High degree of digitization

In order to be able to achieve a high degree of automation of electrical grids, advanced digitization in the field of electrical power systems is essential, in addition to the use of flexible technologies such as DC technology. Measured data must be synchronized and transmitted to the control centers at periodic intervals of a few milliseconds so that they can ideally be processed fully automatically in corresponding assistance systems. In many applications, DC systems are also designed to work across network operators, so that automatic standardized communication between the control centers may also be necessary.

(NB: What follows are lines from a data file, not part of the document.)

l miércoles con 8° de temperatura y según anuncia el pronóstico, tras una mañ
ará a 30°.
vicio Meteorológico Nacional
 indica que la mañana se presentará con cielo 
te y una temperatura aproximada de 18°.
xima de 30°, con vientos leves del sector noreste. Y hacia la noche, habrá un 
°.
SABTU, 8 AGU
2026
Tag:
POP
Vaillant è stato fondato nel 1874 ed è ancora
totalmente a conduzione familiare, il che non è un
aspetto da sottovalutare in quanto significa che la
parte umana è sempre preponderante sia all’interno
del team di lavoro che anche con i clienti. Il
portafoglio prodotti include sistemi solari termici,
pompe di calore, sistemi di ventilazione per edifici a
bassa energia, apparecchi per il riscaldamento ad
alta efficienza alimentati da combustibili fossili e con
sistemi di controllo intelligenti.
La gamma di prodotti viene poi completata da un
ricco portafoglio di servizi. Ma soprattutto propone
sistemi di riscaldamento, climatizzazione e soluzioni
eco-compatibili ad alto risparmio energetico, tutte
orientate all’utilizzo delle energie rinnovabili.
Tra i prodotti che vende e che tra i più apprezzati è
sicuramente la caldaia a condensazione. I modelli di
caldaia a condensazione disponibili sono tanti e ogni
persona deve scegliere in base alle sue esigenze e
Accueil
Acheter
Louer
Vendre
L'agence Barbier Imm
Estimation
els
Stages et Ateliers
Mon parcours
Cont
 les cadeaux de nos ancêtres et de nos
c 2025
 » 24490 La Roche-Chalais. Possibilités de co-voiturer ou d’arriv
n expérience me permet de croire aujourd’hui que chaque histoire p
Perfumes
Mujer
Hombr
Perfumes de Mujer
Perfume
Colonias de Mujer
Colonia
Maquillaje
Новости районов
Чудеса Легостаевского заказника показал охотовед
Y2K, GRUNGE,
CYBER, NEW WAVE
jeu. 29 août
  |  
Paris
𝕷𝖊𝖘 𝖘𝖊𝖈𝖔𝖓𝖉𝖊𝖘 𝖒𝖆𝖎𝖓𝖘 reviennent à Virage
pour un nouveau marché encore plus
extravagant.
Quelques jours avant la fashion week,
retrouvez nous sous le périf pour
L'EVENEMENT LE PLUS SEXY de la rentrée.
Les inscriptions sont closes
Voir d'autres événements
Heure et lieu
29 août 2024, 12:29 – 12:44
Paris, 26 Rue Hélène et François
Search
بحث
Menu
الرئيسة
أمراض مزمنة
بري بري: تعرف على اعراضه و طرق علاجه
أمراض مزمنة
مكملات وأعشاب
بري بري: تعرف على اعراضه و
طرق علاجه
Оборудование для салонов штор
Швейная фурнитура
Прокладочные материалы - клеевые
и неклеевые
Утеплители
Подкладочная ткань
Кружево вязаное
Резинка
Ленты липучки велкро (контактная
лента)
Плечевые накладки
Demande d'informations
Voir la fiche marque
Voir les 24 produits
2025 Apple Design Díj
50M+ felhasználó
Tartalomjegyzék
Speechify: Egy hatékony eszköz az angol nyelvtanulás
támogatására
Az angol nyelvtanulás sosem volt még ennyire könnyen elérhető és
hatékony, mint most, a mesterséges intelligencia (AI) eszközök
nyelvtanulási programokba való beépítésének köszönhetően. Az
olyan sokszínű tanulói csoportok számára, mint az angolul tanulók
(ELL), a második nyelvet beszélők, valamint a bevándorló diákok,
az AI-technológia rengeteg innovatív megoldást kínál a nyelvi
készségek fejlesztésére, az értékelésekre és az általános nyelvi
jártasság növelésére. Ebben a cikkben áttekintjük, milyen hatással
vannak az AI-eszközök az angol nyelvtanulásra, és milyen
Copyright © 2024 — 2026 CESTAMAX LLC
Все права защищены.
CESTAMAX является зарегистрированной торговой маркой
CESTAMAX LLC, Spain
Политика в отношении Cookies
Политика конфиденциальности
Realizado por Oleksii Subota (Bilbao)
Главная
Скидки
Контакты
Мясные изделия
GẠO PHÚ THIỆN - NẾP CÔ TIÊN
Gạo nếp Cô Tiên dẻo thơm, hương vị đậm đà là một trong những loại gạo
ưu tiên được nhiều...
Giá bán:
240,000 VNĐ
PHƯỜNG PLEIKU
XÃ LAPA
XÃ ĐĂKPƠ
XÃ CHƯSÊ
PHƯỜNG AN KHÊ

Furthermore, the new degrees of freedom provided by DC technology can only be used if extensive optimization and variant calculations have been carried out beforehand using quasi-stationary and dynamic models.

These processes are very complex and require a high degree of computing power, for which an excellent infrastructure is available at the TU Ilmenau in addition to internationally recognized high research competence.

 

Contact

Univ.-Prof. Dr.-Ing. Dirk Westermann

TU Ilmenau, Director Thuringian Energy Research Institute ThEFI
+49 3677 69-2838

dirk.westermann@tu-ilmenau.de

   
The ThEFI of the TU Ilmenau

The Thuringian Energy Research Institute ThEFI unites 13 disciplines from four faculties of the TU Ilmenau in the spirit of interdisciplinary research. The focus of the work is on the transfer of knowledge and the further development of research competence in all areas of energy, environmental and systems engineering and the cooperation with scientific partners. The areas of activity of ThEFI include the research and development of processes related to energy as well as the corresponding marketing of research results in cooperation with industrial companies and associations.